Saturday, September 29, 2007

Is Blogging a Dying Art?

Christianity Today, 29 September 2007 gives us the tiding

The Death of Blogs
Well, some of them, anyway.
by Ted Olsen posted 9/25/2007 08:57AM

Tech researcher Gartner Inc. reported earlier this year that 200 million people have given up blogging, more than twice as many as are active.

"A lot of people have been in and out of this thing," Gartner analyst Daryl Plummer told reporters. "Everyone thinks they have something to say, until they're put on stage and asked to say it." Given the average lifespan of a blogger and the current growth rate of blogs, Gartner says blogging has probably peaked.

Which isn't to say that blogging is dead.
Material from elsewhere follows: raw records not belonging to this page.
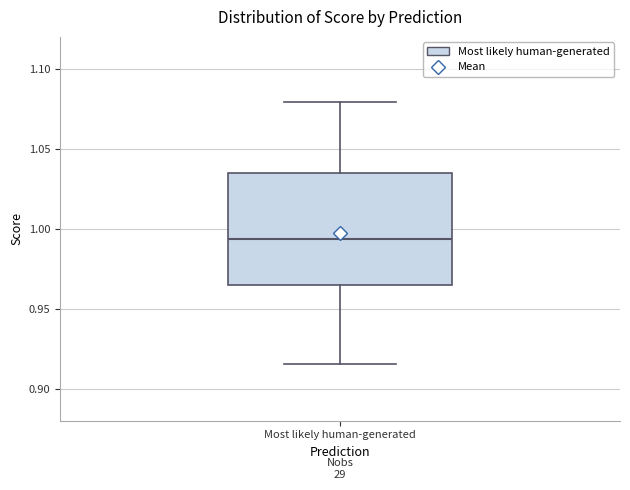

Read this box plot against the y-axis: the position of the median line, the range covered by the box, and the ends of both whiskers. The values are not printed on the chart, so give them approximately, as read against the axis.

median 0.995, box 0.965 to 1.035, whiskers 0.915 to 1.080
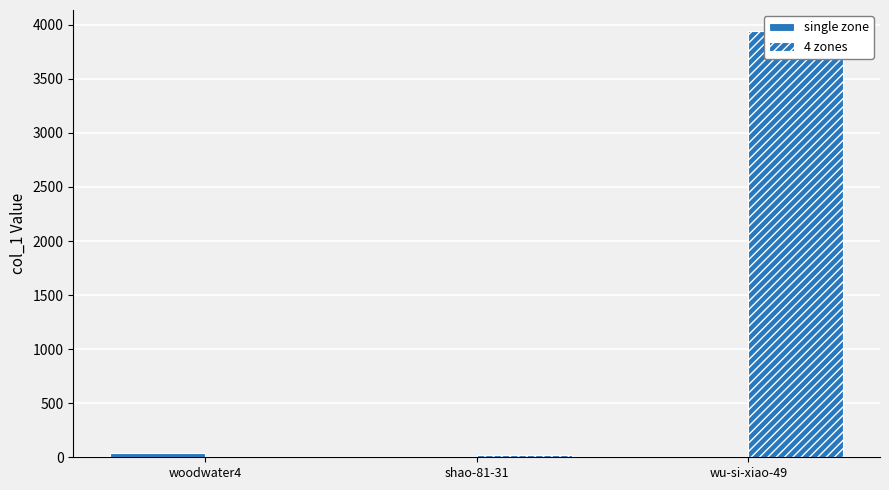

How many values in the 4 zones series are below 24?

1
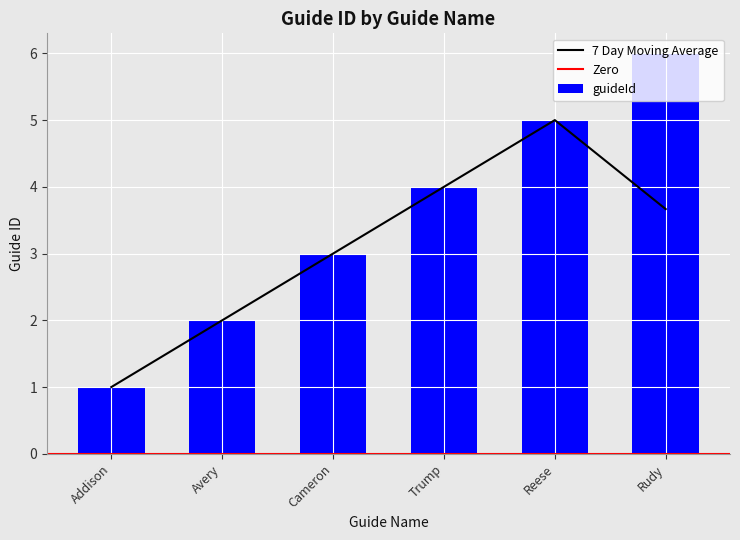

What position from the left is Cameron?

3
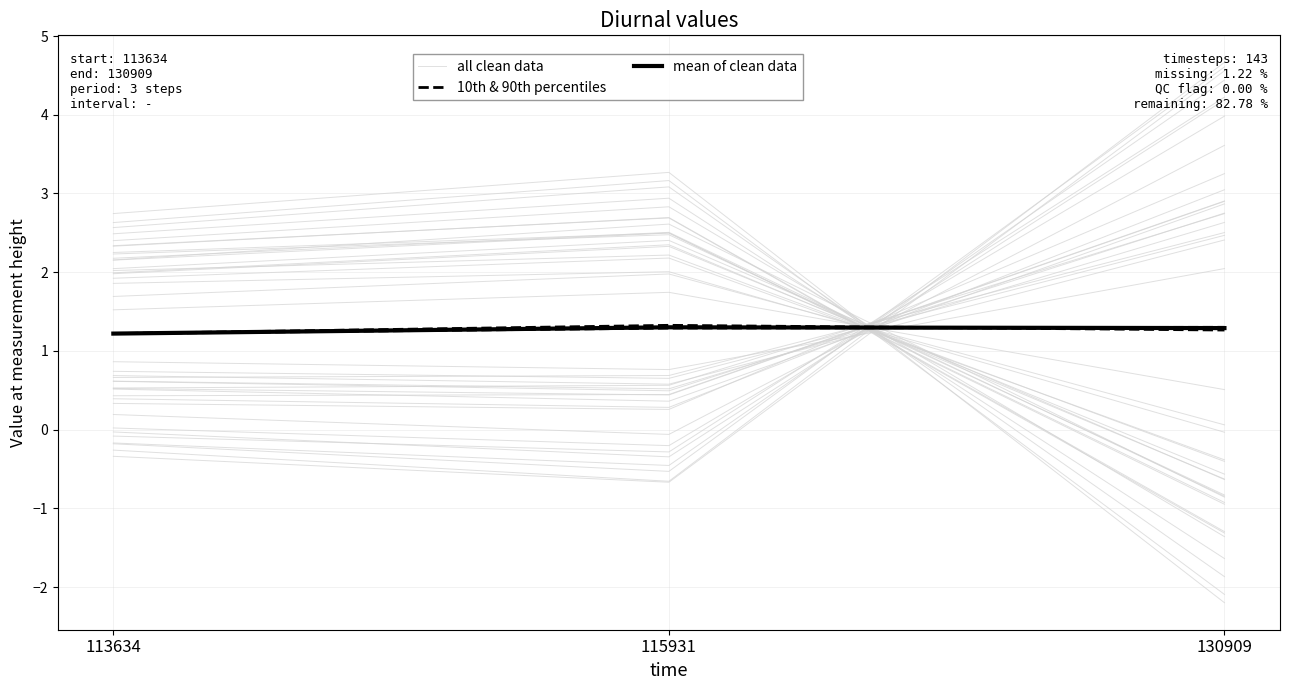

Reading right to left, list all the values displayed in this chart.

all clean data: 130909=2.5	115931=0.7	113634=0.7
10th & 90th percentiles: 130909=1.3	115931=1.3	113634=1.2
mean of clean data: 130909=1.3	115931=1.3	113634=1.2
Quite the opposite. Blog aggregator Technorati estimates that 3 million new blogs are launched every month. The site's tongue-in-cheek slogan: "Zillions of photos, videos, blogs, and more. Some of them have to be good."...

But some of us can't help ourselves. Nearly as common as the abandoned blog is the "final comments before I reclaim my life" post. Followed by "an update to something I said in my final comments." And, "Well, I couldn't let this story go by." And on it goes.

One of the best resignation letters came from Alan Jacobs in Books & Culture. "Right now, and for the foreseeable future, the blogosphere is the friend of information but the enemy of thought," he wrote in "Goodbye, Blog" (May/June 2006). A year later, in addition to writing a regular column for Books & Culture, the Wheaton College literature professor blogs thoughtfully at two different sites.